OPEC+ is expected to approve a 188kbd July output increase at its 41st ministerial on Sunday 07 June, four sources told Reuters. 1 Treat that as expected, not decided; the ministers do not sit until Sunday. OPEC+ is the producer alliance of OPEC and partners including Russia and Kazakhstan, controlling roughly 40% of global crude output, with Saudi Arabia as de facto leader. The number is close to noise: actual group output ran 33.19mbd in April against 42.77mbd in February, a 9.58mbd involuntary collapse on Hormuz delivery constraints. 2
The headline rewards members that can still ship and disguises the ones that cannot.
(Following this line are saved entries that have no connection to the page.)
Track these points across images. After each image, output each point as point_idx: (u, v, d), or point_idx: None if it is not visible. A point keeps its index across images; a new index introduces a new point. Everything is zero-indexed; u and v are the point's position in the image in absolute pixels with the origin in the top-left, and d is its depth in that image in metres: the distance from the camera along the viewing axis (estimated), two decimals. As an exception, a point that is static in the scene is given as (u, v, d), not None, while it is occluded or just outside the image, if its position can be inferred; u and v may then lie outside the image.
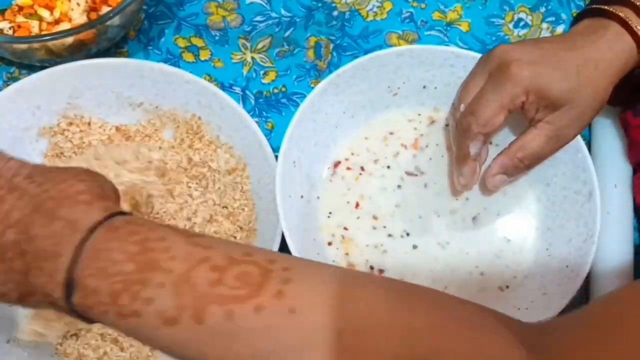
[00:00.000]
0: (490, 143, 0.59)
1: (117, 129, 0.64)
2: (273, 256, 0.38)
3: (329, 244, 0.59)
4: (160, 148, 0.63)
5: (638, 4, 0.54)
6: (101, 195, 0.41)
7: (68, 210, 0.39)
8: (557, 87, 0.52)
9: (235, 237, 0.61)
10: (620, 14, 0.53)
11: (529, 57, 0.53)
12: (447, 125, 0.63)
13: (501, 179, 0.58)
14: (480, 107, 0.54)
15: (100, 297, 0.37)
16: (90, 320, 0.39)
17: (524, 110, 0.54)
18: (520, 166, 0.56)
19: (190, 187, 0.62)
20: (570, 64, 0.53)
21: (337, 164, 0.61)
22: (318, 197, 0.60)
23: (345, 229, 0.59)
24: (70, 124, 0.63)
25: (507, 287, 0.58)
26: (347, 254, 0.58)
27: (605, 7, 0.54)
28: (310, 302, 0.35)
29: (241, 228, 0.61)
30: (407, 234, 0.60)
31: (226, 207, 0.61)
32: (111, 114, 0.64)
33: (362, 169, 0.61)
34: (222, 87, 0.62)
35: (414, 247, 0.59)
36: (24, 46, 0.61)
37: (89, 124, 0.64)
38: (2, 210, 0.40)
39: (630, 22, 0.53)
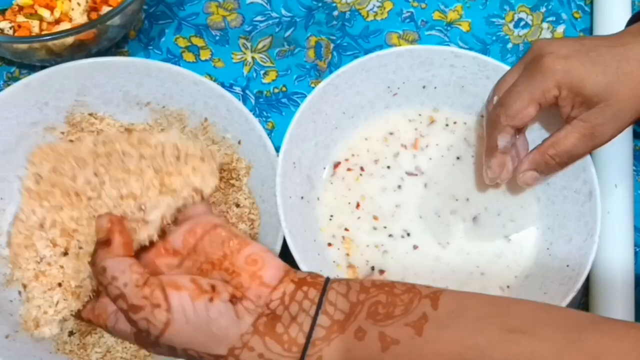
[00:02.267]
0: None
1: (124, 127, 0.64)
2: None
3: (330, 244, 0.59)
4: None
5: None
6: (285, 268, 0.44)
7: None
8: (591, 82, 0.50)
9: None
10: None
11: (565, 51, 0.51)
12: (482, 116, 0.61)
13: (532, 176, 0.56)
14: (510, 99, 0.53)
15: None
16: None
17: (558, 106, 0.53)
18: (552, 163, 0.54)
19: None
20: (609, 60, 0.50)
21: (337, 165, 0.61)
22: (318, 198, 0.60)
23: (346, 229, 0.59)
24: (77, 121, 0.64)
25: (508, 287, 0.58)
26: (347, 254, 0.58)
27: None
28: None
29: (245, 230, 0.61)
30: (408, 234, 0.60)
31: (230, 208, 0.61)
32: (118, 113, 0.64)
33: (362, 169, 0.61)
34: (223, 87, 0.62)
35: (415, 247, 0.59)
36: (24, 46, 0.61)
37: (96, 121, 0.64)
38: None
39: None
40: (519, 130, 0.55)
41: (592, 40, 0.52)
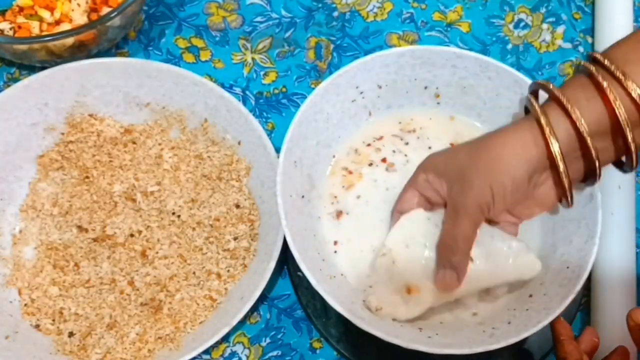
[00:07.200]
0: None
1: (124, 128, 0.64)
2: None
3: (330, 244, 0.59)
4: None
5: (565, 103, 0.47)
6: None
7: None
8: (444, 164, 0.53)
9: (238, 240, 0.61)
10: (542, 119, 0.48)
11: (434, 153, 0.56)
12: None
13: (441, 274, 0.52)
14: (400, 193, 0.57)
15: None
16: None
17: (440, 195, 0.54)
18: (449, 256, 0.52)
19: (196, 188, 0.62)
20: (464, 150, 0.52)
21: (338, 164, 0.61)
22: (319, 197, 0.60)
23: (347, 229, 0.59)
24: (77, 121, 0.64)
25: (509, 287, 0.58)
26: (348, 254, 0.58)
27: (534, 105, 0.49)
28: None
29: (245, 231, 0.61)
30: (409, 235, 0.59)
31: (230, 209, 0.62)
32: (118, 113, 0.64)
33: (364, 169, 0.61)
34: (223, 87, 0.63)
35: (416, 247, 0.59)
36: (24, 47, 0.61)
37: (96, 122, 0.64)
38: None
39: (545, 129, 0.47)
40: None
41: (461, 151, 0.53)
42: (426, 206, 0.55)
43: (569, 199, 0.51)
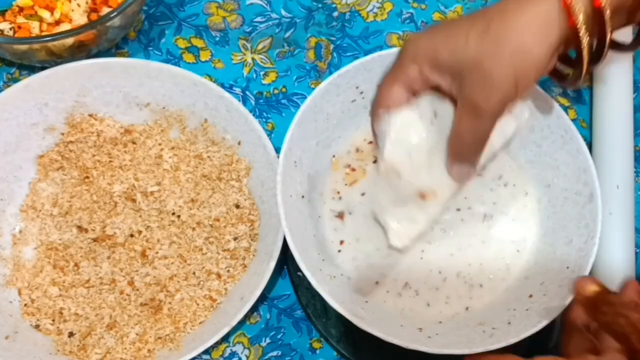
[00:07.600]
0: None
1: (124, 128, 0.64)
2: None
3: (331, 243, 0.59)
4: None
5: None
6: None
7: None
8: (444, 50, 0.46)
9: (238, 240, 0.61)
10: None
11: (423, 32, 0.48)
12: None
13: (457, 170, 0.51)
14: (378, 88, 0.52)
15: None
16: None
17: (441, 88, 0.49)
18: (464, 152, 0.49)
19: (196, 188, 0.62)
20: (464, 26, 0.45)
21: (338, 164, 0.61)
22: (319, 197, 0.60)
23: (347, 229, 0.59)
24: (77, 122, 0.64)
25: (508, 287, 0.58)
26: (349, 254, 0.58)
27: None
28: None
29: (244, 231, 0.61)
30: (409, 234, 0.59)
31: (230, 209, 0.62)
32: (118, 114, 0.64)
33: (364, 169, 0.61)
34: (223, 87, 0.63)
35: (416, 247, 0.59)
36: (24, 47, 0.61)
37: (96, 122, 0.64)
38: None
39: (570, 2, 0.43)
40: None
41: (466, 18, 0.47)
42: (411, 99, 0.51)
43: (581, 75, 0.47)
Saudi Arabia is producing around 7.25mbd against a 10.291mbd quota; Russia is overproducing 200-500kbd on Baltic and pipeline routes that bypass the Gulf; Kazakhstan is 322kbd long on Tengiz via the CPC line; Iraq stays chronically non-compliant. This continues the paper-versus-physical split first logged when the seven voluntary-cut members approved the June 188kbd hike on 03 May, the first decision taken without the UAE after Abu Dhabi's exit . A trader reading 188kbd as added supply misreads the meeting.
The fiscal squeeze sharpens the read. Saudi breakeven sits at $108-111 against Brent near $97, per House of Saud, so Riyadh keeps sanctioning hikes it needs higher prices to fund and cannot physically deliver. 3 A pause would be the rational move. The pre-positioning into Sunday points the other way.